WHAT THE EXERCISE ASKS: Please present every line of the entries below as a numbered list, leaving out blank lines.

[Stored entries]
====================
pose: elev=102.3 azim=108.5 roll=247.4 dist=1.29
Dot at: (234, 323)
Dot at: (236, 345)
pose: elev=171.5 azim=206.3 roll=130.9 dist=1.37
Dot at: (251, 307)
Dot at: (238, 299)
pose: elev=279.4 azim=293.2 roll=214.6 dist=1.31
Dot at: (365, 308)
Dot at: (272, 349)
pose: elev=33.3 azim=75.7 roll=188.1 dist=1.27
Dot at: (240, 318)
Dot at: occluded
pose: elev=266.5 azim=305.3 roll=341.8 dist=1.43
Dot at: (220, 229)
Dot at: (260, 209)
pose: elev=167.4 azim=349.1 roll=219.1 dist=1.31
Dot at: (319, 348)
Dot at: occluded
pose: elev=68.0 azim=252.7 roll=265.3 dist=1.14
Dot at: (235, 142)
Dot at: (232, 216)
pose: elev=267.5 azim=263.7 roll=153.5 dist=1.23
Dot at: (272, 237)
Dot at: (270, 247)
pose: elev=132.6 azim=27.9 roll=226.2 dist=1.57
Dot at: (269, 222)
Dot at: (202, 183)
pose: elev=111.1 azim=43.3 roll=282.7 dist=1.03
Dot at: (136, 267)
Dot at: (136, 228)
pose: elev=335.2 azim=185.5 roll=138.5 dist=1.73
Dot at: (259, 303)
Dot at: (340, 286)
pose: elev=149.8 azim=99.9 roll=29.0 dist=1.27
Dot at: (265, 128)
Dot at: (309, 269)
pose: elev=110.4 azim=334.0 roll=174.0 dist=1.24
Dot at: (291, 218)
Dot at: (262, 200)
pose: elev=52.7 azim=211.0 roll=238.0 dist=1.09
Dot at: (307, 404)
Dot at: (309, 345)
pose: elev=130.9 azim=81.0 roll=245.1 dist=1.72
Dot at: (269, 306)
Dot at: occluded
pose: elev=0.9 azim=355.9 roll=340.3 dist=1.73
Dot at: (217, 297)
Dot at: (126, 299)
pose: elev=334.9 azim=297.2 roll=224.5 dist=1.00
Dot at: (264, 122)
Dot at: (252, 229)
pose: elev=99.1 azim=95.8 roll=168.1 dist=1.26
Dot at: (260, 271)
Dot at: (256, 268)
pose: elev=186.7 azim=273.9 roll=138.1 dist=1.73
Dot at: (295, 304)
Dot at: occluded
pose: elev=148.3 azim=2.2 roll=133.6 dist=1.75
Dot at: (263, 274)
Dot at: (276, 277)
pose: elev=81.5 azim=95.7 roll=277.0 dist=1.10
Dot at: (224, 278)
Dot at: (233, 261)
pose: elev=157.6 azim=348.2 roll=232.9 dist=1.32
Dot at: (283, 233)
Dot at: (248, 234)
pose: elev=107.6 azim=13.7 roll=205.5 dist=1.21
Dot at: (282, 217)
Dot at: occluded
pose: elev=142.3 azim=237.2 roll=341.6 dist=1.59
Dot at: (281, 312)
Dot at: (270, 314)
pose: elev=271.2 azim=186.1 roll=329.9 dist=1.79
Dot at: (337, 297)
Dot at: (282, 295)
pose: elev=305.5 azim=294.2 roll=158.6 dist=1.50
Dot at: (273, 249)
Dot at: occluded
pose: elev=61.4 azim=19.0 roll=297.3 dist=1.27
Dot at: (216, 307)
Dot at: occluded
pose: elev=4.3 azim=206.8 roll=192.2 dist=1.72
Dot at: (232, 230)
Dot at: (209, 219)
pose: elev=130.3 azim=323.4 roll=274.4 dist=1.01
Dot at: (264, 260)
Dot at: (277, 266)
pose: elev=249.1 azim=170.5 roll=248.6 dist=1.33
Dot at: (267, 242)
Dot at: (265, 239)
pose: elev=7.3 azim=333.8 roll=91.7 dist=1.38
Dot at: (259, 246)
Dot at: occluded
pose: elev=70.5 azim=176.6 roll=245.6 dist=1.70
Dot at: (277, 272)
====================
ANSWER TO THE PROBLEM:
1. pose: elev=102.3 azim=108.5 roll=247.4 dist=1.29
2. Dot at: (234, 323)
3. Dot at: (236, 345)
4. pose: elev=171.5 azim=206.3 roll=130.9 dist=1.37
5. Dot at: (251, 307)
6. Dot at: (238, 299)
7. pose: elev=279.4 azim=293.2 roll=214.6 dist=1.31
8. Dot at: (365, 308)
9. Dot at: (272, 349)
10. pose: elev=33.3 azim=75.7 roll=188.1 dist=1.27
11. Dot at: (240, 318)
12. Dot at: occluded
13. pose: elev=266.5 azim=305.3 roll=341.8 dist=1.43
14. Dot at: (220, 229)
15. Dot at: (260, 209)
16. pose: elev=167.4 azim=349.1 roll=219.1 dist=1.31
17. Dot at: (319, 348)
18. Dot at: occluded
19. pose: elev=68.0 azim=252.7 roll=265.3 dist=1.14
20. Dot at: (235, 142)
21. Dot at: (232, 216)
22. pose: elev=267.5 azim=263.7 roll=153.5 dist=1.23
23. Dot at: (272, 237)
24. Dot at: (270, 247)
25. pose: elev=132.6 azim=27.9 roll=226.2 dist=1.57
26. Dot at: (269, 222)
27. Dot at: (202, 183)
28. pose: elev=111.1 azim=43.3 roll=282.7 dist=1.03
29. Dot at: (136, 267)
30. Dot at: (136, 228)
31. pose: elev=335.2 azim=185.5 roll=138.5 dist=1.73
32. Dot at: (259, 303)
33. Dot at: (340, 286)
34. pose: elev=149.8 azim=99.9 roll=29.0 dist=1.27
35. Dot at: (265, 128)
36. Dot at: (309, 269)
37. pose: elev=110.4 azim=334.0 roll=174.0 dist=1.24
38. Dot at: (291, 218)
39. Dot at: (262, 200)
40. pose: elev=52.7 azim=211.0 roll=238.0 dist=1.09
41. Dot at: (307, 404)
42. Dot at: (309, 345)
43. pose: elev=130.9 azim=81.0 roll=245.1 dist=1.72
44. Dot at: (269, 306)
45. Dot at: occluded
46. pose: elev=0.9 azim=355.9 roll=340.3 dist=1.73
47. Dot at: (217, 297)
48. Dot at: (126, 299)
49. pose: elev=334.9 azim=297.2 roll=224.5 dist=1.00
50. Dot at: (264, 122)
51. Dot at: (252, 229)
52. pose: elev=99.1 azim=95.8 roll=168.1 dist=1.26
53. Dot at: (260, 271)
54. Dot at: (256, 268)
55. pose: elev=186.7 azim=273.9 roll=138.1 dist=1.73
56. Dot at: (295, 304)
57. Dot at: occluded
58. pose: elev=148.3 azim=2.2 roll=133.6 dist=1.75
59. Dot at: (263, 274)
60. Dot at: (276, 277)
61. pose: elev=81.5 azim=95.7 roll=277.0 dist=1.10
62. Dot at: (224, 278)
63. Dot at: (233, 261)
64. pose: elev=157.6 azim=348.2 roll=232.9 dist=1.32
65. Dot at: (283, 233)
66. Dot at: (248, 234)
67. pose: elev=107.6 azim=13.7 roll=205.5 dist=1.21
68. Dot at: (282, 217)
69. Dot at: occluded
70. pose: elev=142.3 azim=237.2 roll=341.6 dist=1.59
71. Dot at: (281, 312)
72. Dot at: (270, 314)
73. pose: elev=271.2 azim=186.1 roll=329.9 dist=1.79
74. Dot at: (337, 297)
75. Dot at: (282, 295)
76. pose: elev=305.5 azim=294.2 roll=158.6 dist=1.50
77. Dot at: (273, 249)
78. Dot at: occluded
79. pose: elev=61.4 azim=19.0 roll=297.3 dist=1.27
80. Dot at: (216, 307)
81. Dot at: occluded
82. pose: elev=4.3 azim=206.8 roll=192.2 dist=1.72
83. Dot at: (232, 230)
84. Dot at: (209, 219)
85. pose: elev=130.3 azim=323.4 roll=274.4 dist=1.01
86. Dot at: (264, 260)
87. Dot at: (277, 266)
88. pose: elev=249.1 azim=170.5 roll=248.6 dist=1.33
89. Dot at: (267, 242)
90. Dot at: (265, 239)
91. pose: elev=7.3 azim=333.8 roll=91.7 dist=1.38
92. Dot at: (259, 246)
93. Dot at: occluded
94. pose: elev=70.5 azim=176.6 roll=245.6 dist=1.70
95. Dot at: (277, 272)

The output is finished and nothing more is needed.